• What to produce
Whenever the word "Endometrium" appears in a line of the data below, copy that line.
____________________
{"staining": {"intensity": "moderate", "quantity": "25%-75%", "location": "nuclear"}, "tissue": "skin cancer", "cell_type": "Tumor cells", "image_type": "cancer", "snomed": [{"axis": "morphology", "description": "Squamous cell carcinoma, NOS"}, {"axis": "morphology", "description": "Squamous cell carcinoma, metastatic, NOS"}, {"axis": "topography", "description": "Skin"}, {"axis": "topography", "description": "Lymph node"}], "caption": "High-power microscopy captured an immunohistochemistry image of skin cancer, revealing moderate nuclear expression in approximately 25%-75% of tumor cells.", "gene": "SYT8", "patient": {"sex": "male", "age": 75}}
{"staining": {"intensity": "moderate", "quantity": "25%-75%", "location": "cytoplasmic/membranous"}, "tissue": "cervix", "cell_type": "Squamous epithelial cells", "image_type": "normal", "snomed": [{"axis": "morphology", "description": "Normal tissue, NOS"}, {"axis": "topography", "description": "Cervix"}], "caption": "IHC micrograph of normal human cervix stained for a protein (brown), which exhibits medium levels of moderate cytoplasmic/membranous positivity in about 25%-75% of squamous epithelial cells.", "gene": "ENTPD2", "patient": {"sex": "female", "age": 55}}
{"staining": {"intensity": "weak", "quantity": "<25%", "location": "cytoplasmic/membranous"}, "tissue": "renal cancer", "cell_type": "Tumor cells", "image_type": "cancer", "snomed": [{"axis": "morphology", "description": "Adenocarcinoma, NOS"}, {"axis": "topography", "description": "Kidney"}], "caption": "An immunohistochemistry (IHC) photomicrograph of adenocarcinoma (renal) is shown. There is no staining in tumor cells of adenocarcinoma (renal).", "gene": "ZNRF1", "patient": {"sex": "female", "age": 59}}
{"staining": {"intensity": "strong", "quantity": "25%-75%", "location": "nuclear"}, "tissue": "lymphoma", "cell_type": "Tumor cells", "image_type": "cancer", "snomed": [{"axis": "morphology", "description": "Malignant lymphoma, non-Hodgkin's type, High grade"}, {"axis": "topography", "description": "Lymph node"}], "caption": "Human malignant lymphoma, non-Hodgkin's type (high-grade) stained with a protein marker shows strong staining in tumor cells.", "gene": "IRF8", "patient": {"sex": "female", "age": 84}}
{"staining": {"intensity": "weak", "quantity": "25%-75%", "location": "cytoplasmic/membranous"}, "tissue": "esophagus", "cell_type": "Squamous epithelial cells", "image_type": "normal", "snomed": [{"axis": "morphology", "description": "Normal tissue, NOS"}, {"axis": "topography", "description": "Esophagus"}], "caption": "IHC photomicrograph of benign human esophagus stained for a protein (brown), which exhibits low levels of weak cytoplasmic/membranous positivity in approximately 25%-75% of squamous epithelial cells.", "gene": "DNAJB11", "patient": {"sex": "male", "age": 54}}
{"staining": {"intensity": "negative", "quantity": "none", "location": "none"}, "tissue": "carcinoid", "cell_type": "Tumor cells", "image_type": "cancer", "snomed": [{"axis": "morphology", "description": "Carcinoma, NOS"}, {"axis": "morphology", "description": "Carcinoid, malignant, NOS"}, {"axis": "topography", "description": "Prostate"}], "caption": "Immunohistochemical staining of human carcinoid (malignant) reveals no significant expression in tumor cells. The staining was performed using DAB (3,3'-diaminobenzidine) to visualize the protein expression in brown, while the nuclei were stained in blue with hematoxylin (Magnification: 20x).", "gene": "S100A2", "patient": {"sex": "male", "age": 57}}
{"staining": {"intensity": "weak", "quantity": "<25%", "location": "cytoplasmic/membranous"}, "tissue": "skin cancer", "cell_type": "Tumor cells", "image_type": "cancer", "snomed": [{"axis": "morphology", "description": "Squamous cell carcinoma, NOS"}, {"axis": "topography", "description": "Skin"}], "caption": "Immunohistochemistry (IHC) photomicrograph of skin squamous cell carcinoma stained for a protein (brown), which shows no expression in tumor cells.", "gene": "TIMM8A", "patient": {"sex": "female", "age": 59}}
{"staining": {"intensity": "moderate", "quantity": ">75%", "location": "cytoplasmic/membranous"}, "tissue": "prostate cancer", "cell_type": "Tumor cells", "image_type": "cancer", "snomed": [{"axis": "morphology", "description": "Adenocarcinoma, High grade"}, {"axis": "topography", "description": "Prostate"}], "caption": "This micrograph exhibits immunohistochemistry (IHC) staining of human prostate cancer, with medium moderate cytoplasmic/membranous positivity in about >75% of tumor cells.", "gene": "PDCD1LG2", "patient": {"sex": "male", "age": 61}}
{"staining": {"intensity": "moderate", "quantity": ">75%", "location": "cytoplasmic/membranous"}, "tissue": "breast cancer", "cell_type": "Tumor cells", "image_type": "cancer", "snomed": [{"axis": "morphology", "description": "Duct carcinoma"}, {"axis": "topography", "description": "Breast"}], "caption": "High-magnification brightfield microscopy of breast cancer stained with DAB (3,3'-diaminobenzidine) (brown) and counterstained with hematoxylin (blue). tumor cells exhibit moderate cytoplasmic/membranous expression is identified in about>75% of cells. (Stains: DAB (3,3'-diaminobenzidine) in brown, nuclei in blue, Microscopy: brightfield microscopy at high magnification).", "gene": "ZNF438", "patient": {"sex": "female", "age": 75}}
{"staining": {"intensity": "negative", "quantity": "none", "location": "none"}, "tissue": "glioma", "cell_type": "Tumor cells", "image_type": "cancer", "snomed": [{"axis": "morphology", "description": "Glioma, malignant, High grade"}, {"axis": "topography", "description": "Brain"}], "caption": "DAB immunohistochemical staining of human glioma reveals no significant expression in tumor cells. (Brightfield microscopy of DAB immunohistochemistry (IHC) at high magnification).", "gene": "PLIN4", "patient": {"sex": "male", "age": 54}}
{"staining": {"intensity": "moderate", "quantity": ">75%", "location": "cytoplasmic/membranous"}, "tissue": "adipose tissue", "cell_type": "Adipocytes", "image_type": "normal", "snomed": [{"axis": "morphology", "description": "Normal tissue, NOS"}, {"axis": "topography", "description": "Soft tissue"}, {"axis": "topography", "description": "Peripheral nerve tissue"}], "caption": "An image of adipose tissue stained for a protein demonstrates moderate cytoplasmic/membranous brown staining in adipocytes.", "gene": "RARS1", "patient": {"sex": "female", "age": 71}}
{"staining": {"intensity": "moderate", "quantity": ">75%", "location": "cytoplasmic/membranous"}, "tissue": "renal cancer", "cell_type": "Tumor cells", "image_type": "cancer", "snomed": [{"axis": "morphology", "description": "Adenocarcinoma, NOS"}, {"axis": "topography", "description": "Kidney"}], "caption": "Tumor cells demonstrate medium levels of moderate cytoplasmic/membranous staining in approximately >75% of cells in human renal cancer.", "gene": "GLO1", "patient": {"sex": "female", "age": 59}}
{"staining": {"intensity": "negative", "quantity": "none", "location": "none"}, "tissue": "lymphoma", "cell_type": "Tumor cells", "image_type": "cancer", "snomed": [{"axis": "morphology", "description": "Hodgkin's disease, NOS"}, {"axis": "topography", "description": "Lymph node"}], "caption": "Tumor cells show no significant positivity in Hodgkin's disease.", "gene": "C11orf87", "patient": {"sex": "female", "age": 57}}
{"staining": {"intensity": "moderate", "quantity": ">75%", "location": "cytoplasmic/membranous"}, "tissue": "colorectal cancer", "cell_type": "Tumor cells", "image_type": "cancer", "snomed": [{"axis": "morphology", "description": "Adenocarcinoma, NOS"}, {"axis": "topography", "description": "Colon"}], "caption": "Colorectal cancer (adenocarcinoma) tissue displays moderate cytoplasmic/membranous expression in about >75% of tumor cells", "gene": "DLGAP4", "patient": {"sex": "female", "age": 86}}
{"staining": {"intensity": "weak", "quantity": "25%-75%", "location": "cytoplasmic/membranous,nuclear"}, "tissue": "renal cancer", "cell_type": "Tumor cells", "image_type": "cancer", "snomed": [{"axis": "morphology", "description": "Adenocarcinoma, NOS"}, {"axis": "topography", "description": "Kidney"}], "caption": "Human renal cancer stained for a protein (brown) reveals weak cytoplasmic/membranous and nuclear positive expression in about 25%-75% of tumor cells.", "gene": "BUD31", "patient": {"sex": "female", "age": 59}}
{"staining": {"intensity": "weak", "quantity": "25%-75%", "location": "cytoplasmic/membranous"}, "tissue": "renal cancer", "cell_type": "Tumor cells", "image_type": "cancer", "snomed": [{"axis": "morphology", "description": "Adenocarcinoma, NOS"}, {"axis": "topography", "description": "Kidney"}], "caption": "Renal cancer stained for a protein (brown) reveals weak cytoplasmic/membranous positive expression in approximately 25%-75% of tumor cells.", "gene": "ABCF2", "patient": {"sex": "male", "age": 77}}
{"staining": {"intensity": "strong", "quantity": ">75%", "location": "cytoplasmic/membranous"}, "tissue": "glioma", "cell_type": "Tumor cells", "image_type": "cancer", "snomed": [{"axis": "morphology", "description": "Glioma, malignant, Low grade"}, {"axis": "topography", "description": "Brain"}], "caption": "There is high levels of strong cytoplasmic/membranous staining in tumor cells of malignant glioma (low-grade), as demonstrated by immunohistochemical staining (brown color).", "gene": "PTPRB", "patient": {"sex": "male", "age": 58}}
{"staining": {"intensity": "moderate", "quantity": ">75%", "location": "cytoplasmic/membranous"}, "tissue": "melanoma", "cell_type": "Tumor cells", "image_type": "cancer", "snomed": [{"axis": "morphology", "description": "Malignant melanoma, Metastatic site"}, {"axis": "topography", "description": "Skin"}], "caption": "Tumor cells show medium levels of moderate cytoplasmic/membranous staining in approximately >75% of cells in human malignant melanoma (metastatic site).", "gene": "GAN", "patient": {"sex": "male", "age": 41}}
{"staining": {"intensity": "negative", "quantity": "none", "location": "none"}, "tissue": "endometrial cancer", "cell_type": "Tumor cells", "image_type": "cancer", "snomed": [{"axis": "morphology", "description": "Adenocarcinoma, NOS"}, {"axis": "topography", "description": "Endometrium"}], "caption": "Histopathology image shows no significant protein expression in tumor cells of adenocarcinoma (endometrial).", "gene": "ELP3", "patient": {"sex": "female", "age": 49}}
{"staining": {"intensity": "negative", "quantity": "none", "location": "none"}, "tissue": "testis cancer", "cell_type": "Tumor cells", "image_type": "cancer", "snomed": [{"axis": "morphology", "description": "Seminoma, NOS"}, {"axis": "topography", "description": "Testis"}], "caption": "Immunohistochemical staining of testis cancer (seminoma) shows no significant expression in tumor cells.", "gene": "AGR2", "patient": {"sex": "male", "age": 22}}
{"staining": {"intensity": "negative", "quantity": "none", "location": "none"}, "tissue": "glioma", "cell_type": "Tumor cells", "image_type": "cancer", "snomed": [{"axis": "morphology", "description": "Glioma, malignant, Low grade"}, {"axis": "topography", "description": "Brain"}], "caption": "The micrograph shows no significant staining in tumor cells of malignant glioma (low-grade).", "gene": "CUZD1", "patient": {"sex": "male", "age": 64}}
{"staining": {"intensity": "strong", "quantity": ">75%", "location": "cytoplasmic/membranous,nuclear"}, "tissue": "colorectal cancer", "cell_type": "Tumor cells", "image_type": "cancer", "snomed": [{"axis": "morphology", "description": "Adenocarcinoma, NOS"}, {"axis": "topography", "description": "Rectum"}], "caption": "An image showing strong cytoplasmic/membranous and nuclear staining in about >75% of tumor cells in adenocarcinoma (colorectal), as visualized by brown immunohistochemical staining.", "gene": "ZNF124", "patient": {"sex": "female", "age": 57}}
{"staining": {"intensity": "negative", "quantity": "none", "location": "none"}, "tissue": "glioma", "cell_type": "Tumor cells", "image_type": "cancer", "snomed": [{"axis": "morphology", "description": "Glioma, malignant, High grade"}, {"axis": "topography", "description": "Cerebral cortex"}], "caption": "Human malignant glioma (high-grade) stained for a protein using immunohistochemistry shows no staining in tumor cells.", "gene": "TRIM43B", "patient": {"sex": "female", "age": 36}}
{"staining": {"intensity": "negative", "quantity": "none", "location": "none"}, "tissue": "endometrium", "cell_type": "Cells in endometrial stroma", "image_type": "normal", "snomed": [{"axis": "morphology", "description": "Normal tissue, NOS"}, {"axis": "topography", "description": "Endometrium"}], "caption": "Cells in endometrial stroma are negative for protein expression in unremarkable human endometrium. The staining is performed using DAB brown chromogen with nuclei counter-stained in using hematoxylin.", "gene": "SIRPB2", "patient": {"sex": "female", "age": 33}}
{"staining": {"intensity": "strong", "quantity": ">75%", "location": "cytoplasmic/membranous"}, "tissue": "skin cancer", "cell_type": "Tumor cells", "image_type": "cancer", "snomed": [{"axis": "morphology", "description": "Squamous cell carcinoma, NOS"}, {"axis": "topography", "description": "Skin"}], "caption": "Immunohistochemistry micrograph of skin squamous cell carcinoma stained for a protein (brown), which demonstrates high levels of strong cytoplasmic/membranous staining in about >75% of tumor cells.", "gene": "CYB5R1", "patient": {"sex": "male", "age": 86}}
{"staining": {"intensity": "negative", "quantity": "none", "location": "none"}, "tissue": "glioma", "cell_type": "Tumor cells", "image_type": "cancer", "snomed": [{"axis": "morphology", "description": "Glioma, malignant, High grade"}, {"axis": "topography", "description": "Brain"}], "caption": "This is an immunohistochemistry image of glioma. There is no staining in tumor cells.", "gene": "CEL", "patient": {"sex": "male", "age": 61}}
____________________
• Written answer
{"staining": {"intensity": "negative", "quantity": "none", "location": "none"}, "tissue": "endometrial cancer", "cell_type": "Tumor cells", "image_type": "cancer", "snomed": [{"axis": "morphology", "description": "Adenocarcinoma, NOS"}, {"axis": "topography", "description": "Endometrium"}], "caption": "Histopathology image shows no significant protein expression in tumor cells of adenocarcinoma (endometrial).", "gene": "ELP3", "patient": {"sex": "female", "age": 49}}
{"staining": {"intensity": "negative", "quantity": "none", "location": "none"}, "tissue": "endometrium", "cell_type": "Cells in endometrial stroma", "image_type": "normal", "snomed": [{"axis": "morphology", "description": "Normal tissue, NOS"}, {"axis": "topography", "description": "Endometrium"}], "caption": "Cells in endometrial stroma are negative for protein expression in unremarkable human endometrium. The staining is performed using DAB brown chromogen with nuclei counter-stained in using hematoxylin.", "gene": "SIRPB2", "patient": {"sex": "female", "age": 33}}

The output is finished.